I became a product junkie at the beginning of my natural hair journey. Each time Clicks threw a 3 for 2 special I would be there. But I quickly learned what works for one naturalista might not work on my hair. It’s important to know your hair type. Do you have high, low or medium porosity hair? And it helps to know your curl type as well: 3C, 4a, 4b or 4C. I’m have 4A low porosity hair. This informs the type of products that are ideal for your hair. So, for me that means my hair needs lots of moisture.
How has switching things up change your hair and overall lifestyle?
I spend a lot more time on my hair now that I’m natural, but it has truly become a labour of love. Natural hair also fits with my lifestyle more. I’m a salsa dancer and it often felt like a constant struggle between keeping my hair straight and being active.

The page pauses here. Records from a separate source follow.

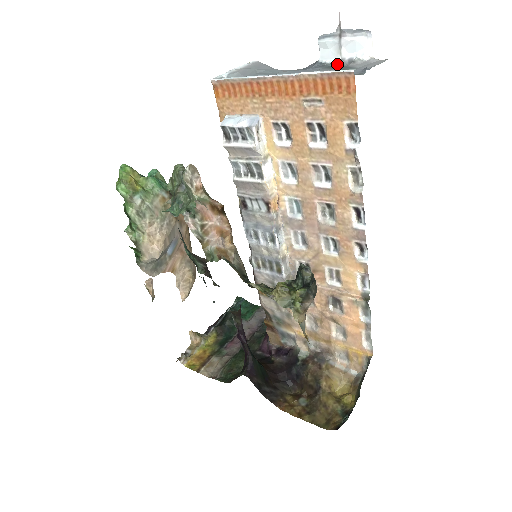
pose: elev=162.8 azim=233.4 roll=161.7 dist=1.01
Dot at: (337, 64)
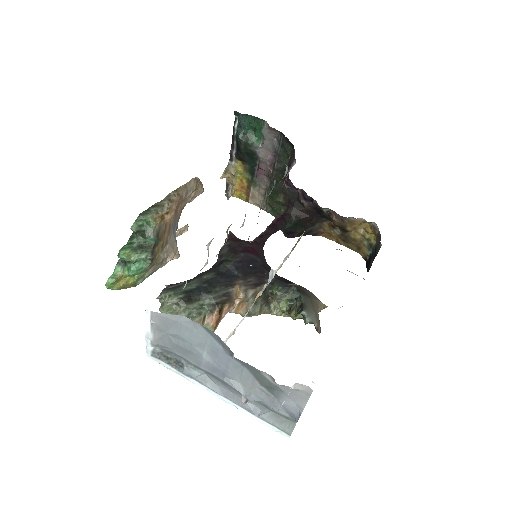
Dot at: (257, 370)
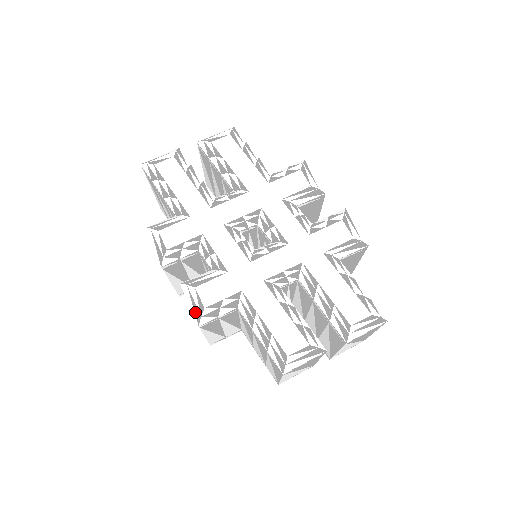
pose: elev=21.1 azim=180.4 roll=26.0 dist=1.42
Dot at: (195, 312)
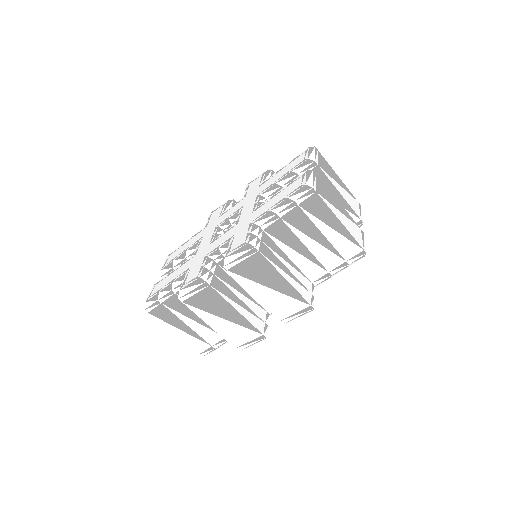
Dot at: (244, 250)
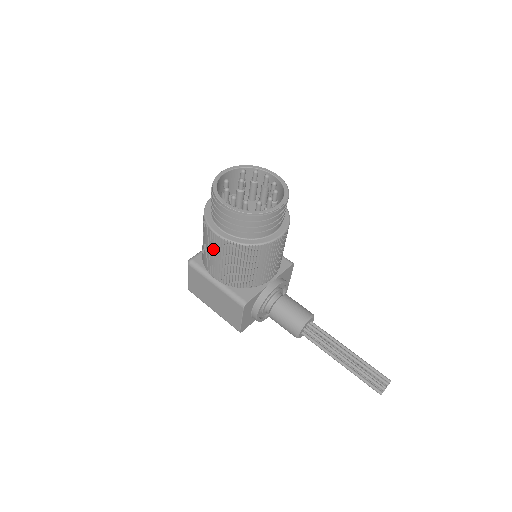
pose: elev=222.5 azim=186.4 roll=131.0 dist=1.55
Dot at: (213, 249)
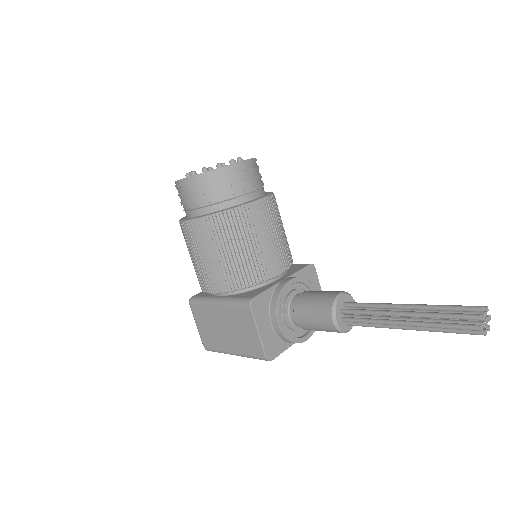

What challenges did you face making the change?
There is a lot of hair discrimination and I’ve experienced it first-hand. Everyone has an opinion about your hair when you go natural, even the bergie on my street had something to say. I get called Rasta often and I’ve had guys tell me my hair looks crap. At first it use to get to me, but now I focus on self-love and self-acceptance.
Who are some of the natural hair icons you look up to?
I follow Lyasiainthecity from New York, Naptural85 and the naturalista I most identify with is MissKenK. These women have all taught me so much with their tutorials on YouTube. And they inspire me to step out of my comfort zone and try new styles.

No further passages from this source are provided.